A term at least popularised and maybe coined by Douglas Hofstadter to refer to a very specific and constrained realm in which to develop and test AI techniques. The basic idea is that rather than try just to produce artificial intelligences with immediate applications to the real world in all its ridiculous complexity - which is the general gist both of Good Old Fashioned AI (GOFAI) and of the more recent trend towards developing "expert systems" - we should first try to sort out the fundamental problems of intelligence in a toy world testbed. By one analysis, GOFAI was driven down the wrong track by naivety, and expert systems by the lure of quick profits, and neither really do much to advance pure AI research. Sure, we have programmes that can beat the human race at chess, and which can do a decent job of finding the best site to drill for oil next, but sadly we still can't make a computer know, well, anything really. Never mind think. Or abstract. Or make analogies. Or come up with new ideas. Or know just what a good idea is.

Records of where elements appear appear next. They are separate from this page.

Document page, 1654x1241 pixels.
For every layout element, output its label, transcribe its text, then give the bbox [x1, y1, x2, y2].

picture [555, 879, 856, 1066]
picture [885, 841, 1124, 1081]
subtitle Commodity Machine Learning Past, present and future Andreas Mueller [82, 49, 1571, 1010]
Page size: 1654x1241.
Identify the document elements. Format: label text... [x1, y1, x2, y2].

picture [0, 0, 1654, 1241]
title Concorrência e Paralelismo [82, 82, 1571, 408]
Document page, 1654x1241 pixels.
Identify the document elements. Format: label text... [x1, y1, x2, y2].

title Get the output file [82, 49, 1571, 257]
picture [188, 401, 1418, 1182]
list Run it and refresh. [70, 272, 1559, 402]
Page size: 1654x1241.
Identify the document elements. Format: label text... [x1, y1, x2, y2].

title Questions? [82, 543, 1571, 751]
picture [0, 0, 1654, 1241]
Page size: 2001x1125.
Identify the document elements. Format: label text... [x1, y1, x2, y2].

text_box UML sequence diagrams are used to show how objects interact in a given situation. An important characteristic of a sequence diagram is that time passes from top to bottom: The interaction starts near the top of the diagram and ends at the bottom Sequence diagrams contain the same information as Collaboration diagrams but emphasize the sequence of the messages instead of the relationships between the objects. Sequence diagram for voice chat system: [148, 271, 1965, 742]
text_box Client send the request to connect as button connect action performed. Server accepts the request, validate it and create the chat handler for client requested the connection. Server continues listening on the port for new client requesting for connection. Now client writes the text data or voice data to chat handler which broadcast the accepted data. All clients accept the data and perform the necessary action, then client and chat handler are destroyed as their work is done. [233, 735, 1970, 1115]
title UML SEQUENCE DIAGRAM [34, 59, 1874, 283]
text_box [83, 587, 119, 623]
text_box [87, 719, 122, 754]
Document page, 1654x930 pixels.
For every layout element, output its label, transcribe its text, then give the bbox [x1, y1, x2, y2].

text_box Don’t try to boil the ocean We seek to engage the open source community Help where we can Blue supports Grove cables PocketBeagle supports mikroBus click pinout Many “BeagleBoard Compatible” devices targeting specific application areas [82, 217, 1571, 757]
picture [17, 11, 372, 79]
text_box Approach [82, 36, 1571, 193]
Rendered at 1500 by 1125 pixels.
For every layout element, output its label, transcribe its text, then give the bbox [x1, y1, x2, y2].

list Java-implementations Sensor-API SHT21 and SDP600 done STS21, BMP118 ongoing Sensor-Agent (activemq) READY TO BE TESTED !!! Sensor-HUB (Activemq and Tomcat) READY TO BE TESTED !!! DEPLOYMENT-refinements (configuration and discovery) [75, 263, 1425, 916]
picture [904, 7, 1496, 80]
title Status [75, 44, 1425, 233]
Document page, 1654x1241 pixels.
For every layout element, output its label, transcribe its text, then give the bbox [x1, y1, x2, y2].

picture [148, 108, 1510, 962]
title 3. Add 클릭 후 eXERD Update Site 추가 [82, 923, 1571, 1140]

Which is why we need to restrict ourselves, for now, to the small-scale. Hofstatder's research group - the Centre for Research into Concepts and Cognition (CRCC) - has done some good work in the fields of analogy and creativity, by working in microdomains such as letter-strings (answer questions like "if abc goes to abd, what does xyz go to?") and letter-forms (trying, given a few sample letters, to complete the typeface "in the same way"), but disappointingly little seems to have been done by others (please /msg me if you know otherwise).